Wouldn't the not-starved, hydrated, semi-healthy horse yeild a higher-quality meat, therefore creating more profit, so incentive to treat the horse better? And also, keeping them in better condition would decrease the number of dead animals, in turn increase the amount of meat per shipment of horses.
:/
Growing up, we would feed out a steer or a hog to eat and that thing was always fed and watered.
I guess the world is an illogical place.. Which would explain why people want slaughter eradicated in the US only for the US horses to be shipped further and under more strenuous conditions.


----------



## whiskeynoo (Mar 17, 2010)

I know that's what confuses me, as spastic_dove said the less time in transit = less stress which in turn makes for better quality meat.


----------



## Poseidon (Oct 1, 2010)

Eliz said:


> What I don't understand is..
> Wouldn't the not-starved, hydrated, semi-healthy horse yeild a higher-quality meat, therefore creating more profit, so incentive to treat the horse better? And also, keeping them in better condition would decrease the number of dead animals, in turn increase the amount of meat per shipment of horses.
> :/
> Growing up, we would feed out a steer or a hog to eat and that thing was always fed and watered.
> I guess the world is an illogical place.. Which would explain why people want slaughter eradicated in the US only for the US horses to be shipped further and under more strenuous conditions.


I agree with this. Healthy, well kept horses would have much more muscle to be used. A thick QH would have as much muscle as about 4 of those half-dead horses. And it would actually live rather than just falling over dead. I would assume that would generate much more profit..


----------



## Spastic_Dove (Oct 4, 2007)

But since horses here generally not raised for the sole purpose of human consumption, the horses that end up at the KB are the cast offs that people dont care to or cant afford to feed/lame old horses/etc. By the time they get to be processed, they've already been ran through the ringer. 


Not to say that perfectly healthy quality horses don't end up at slaughter of course.


----------



## Velvetgrace (Aug 17, 2008)

I am a livestock owner; owning pigs, cattle, sheep, goats, and horses in the past. Horses are considered Livestock. Though I would rather not see my mare on the plate at home, I don't mind seeing or knowing of horse meat being served our setting store shelves. People have a choice to buy it or not to buy it. 

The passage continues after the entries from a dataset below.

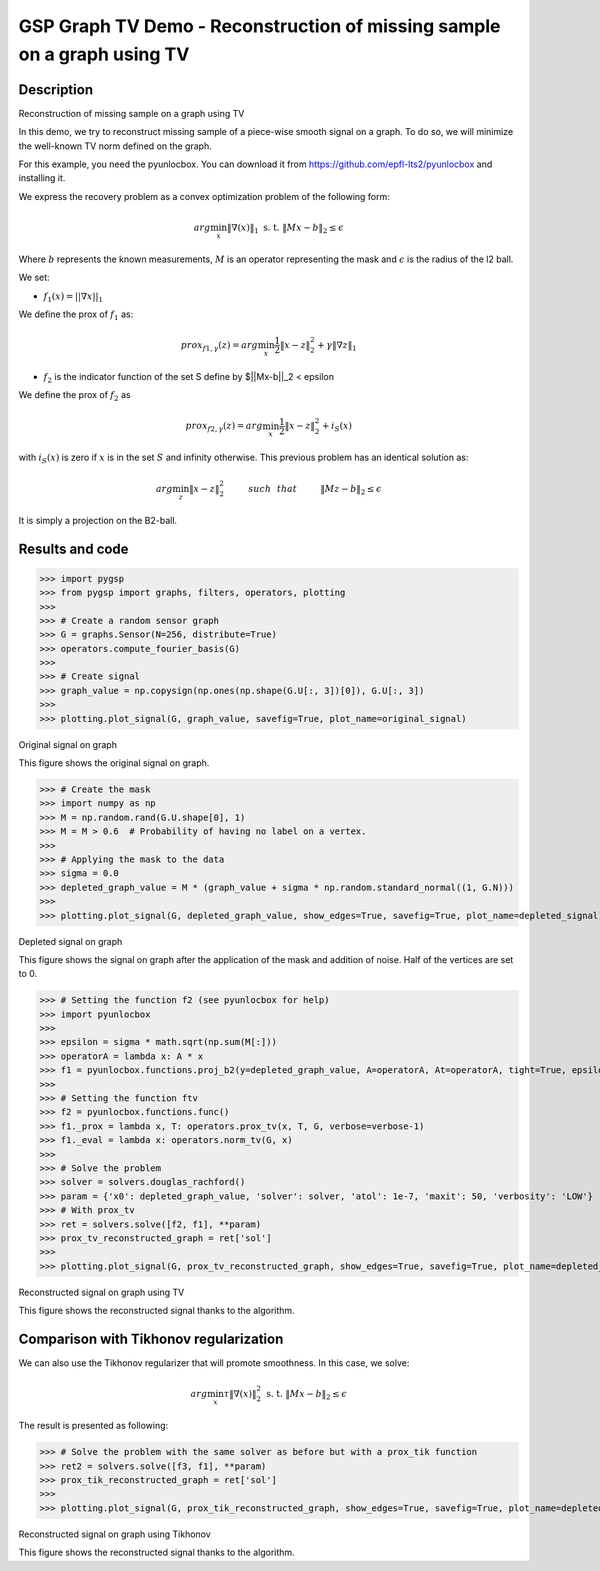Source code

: ************************************************************************
GSP Graph TV Demo - Reconstruction of missing sample on a graph using TV
************************************************************************

Description
###########

Reconstruction of missing sample on a graph using TV

In this demo, we try to reconstruct missing sample of a piece-wise smooth signal on a graph. To do so, we will minimize the well-known TV norm defined on the graph.

For this example, you need the pyunlocbox. You can download it from https://github.com/epfl-lts2/pyunlocbox and installing it.

We express the recovery problem as a convex optimization problem of the following form:

.. math:: arg \min_x  \|\nabla(x)\|_1 \text{ s. t. } \|Mx-b\|_2 \leq \epsilon

Where :math:`b` represents the known measurements, :math:`M` is an operator representing the mask and :math:`\epsilon` is the radius of the l2 ball.

We set:

* :math:`f_1(x)=||\nabla x ||_1`

We define the prox of :math:`f_1` as:

.. math:: prox_{f1,\gamma} (z) = arg \min_{x} \frac{1}{2} \|x-z\|_2^2 +  \gamma \| \nabla z \|_1

* :math:`f_2` is the indicator function of the set S define by $||Mx-b||_2 < \epsilon

We define the prox of :math:`f_2` as

.. math:: prox_{f2,\gamma} (z) = arg \min_{x} \frac{1}{2} \|x-z\|_2^2   + i_S(x)

with :math:`i_S(x)` is zero if :math:`x` is in the set :math:`S` and infinity otherwise.
This previous problem has an identical solution as:

.. math:: arg \min_{z} \|x - z\|_2^2   \hspace{1cm} such \hspace{0.25cm} that \hspace{1cm} \|Mz-b\|_2 \leq \epsilon

It is simply a projection on the B2-ball.

Results and code
################

>>> import pygsp
>>> from pygsp import graphs, filters, operators, plotting
>>>
>>> # Create a random sensor graph
>>> G = graphs.Sensor(N=256, distribute=True)
>>> operators.compute_fourier_basis(G)
>>>
>>> # Create signal
>>> graph_value = np.copysign(np.ones(np.shape(G.U[:, 3])[0]), G.U[:, 3])
>>>
>>> plotting.plot_signal(G, graph_value, savefig=True, plot_name=original_signal)

.. image:: img/signal_graph.*

Original signal on graph

This figure shows the original signal on graph.

>>> # Create the mask
>>> import numpy as np
>>> M = np.random.rand(G.U.shape[0], 1)
>>> M = M > 0.6  # Probability of having no label on a vertex.
>>>
>>> # Applying the mask to the data
>>> sigma = 0.0
>>> depleted_graph_value = M * (graph_value + sigma * np.random.standard_normal((1, G.N)))
>>>
>>> plotting.plot_signal(G, depleted_graph_value, show_edges=True, savefig=True, plot_name=depleted_signal)

.. image:: img/depleted_signal.*

Depleted signal on graph

This figure shows the signal on graph after the application of the
mask and addition of noise. Half of the vertices are set to 0.

>>> # Setting the function f2 (see pyunlocbox for help)
>>> import pyunlocbox
>>>
>>> epsilon = sigma * math.sqrt(np.sum(M[:]))
>>> operatorA = lambda x: A * x
>>> f1 = pyunlocbox.functions.proj_b2(y=depleted_graph_value, A=operatorA, At=operatorA, tight=True, epsilon=epsilon)
>>>
>>> # Setting the function ftv
>>> f2 = pyunlocbox.functions.func()
>>> f1._prox = lambda x, T: operators.prox_tv(x, T, G, verbose=verbose-1)
>>> f1._eval = lambda x: operators.norm_tv(G, x)
>>>
>>> # Solve the problem
>>> solver = solvers.douglas_rachford()
>>> param = {'x0': depleted_graph_value, 'solver': solver, 'atol': 1e-7, 'maxit': 50, 'verbosity': 'LOW'}
>>> # With prox_tv
>>> ret = solvers.solve([f2, f1], **param)
>>> prox_tv_reconstructed_graph = ret['sol']
>>>
>>> plotting.plot_signal(G, prox_tv_reconstructed_graph, show_edges=True, savefig=True, plot_name=depleted_signal)

.. image:: img/tv_recons_signal.*

Reconstructed signal on graph using TV

This figure shows the reconstructed signal thanks to the algorithm.


Comparison with Tikhonov regularization
#######################################

We can also use the Tikhonov regularizer that will promote smoothness.
In this case, we solve:

.. math:: arg \min_x \tau \|\nabla(x)\|_2^2 \text{ s. t. } \|Mx-b\|_2 \leq \epsilon

The result is presented as following:

>>> # Solve the problem with the same solver as before but with a prox_tik function
>>> ret2 = solvers.solve([f3, f1], **param)
>>> prox_tik_reconstructed_graph = ret['sol']
>>>
>>> plotting.plot_signal(G, prox_tik_reconstructed_graph, show_edges=True, savefig=True, plot_name=depleted_signal)

.. image:: img/tv_recons_signal.*

Reconstructed signal on graph using Tikhonov

This figure shows the reconstructed signal thanks to the algorithm.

However, there are humane ways to treat and slaughter livestock. Because some person look out their anger on an animal or a company did not follow regulations, it leads to animals being beaten and bruised prior to slaughter. The FDA needs to step in and inforce the rules.

Since the ban on Horse slaughter, more horses are suffering animal curelty because their owner cannot afford to feed them. Plus the down turn in the economy has contributed to the problem as well. Just think if there was a ban on cattle, hogs, or chicken slaughter... Sure would cause a problem for farmers because the pigs keep rooting up the wheat fields, the chickens would roost in the backs of the trucks, and the cows would cruise up and down the highways with the vehicle traffic.


----------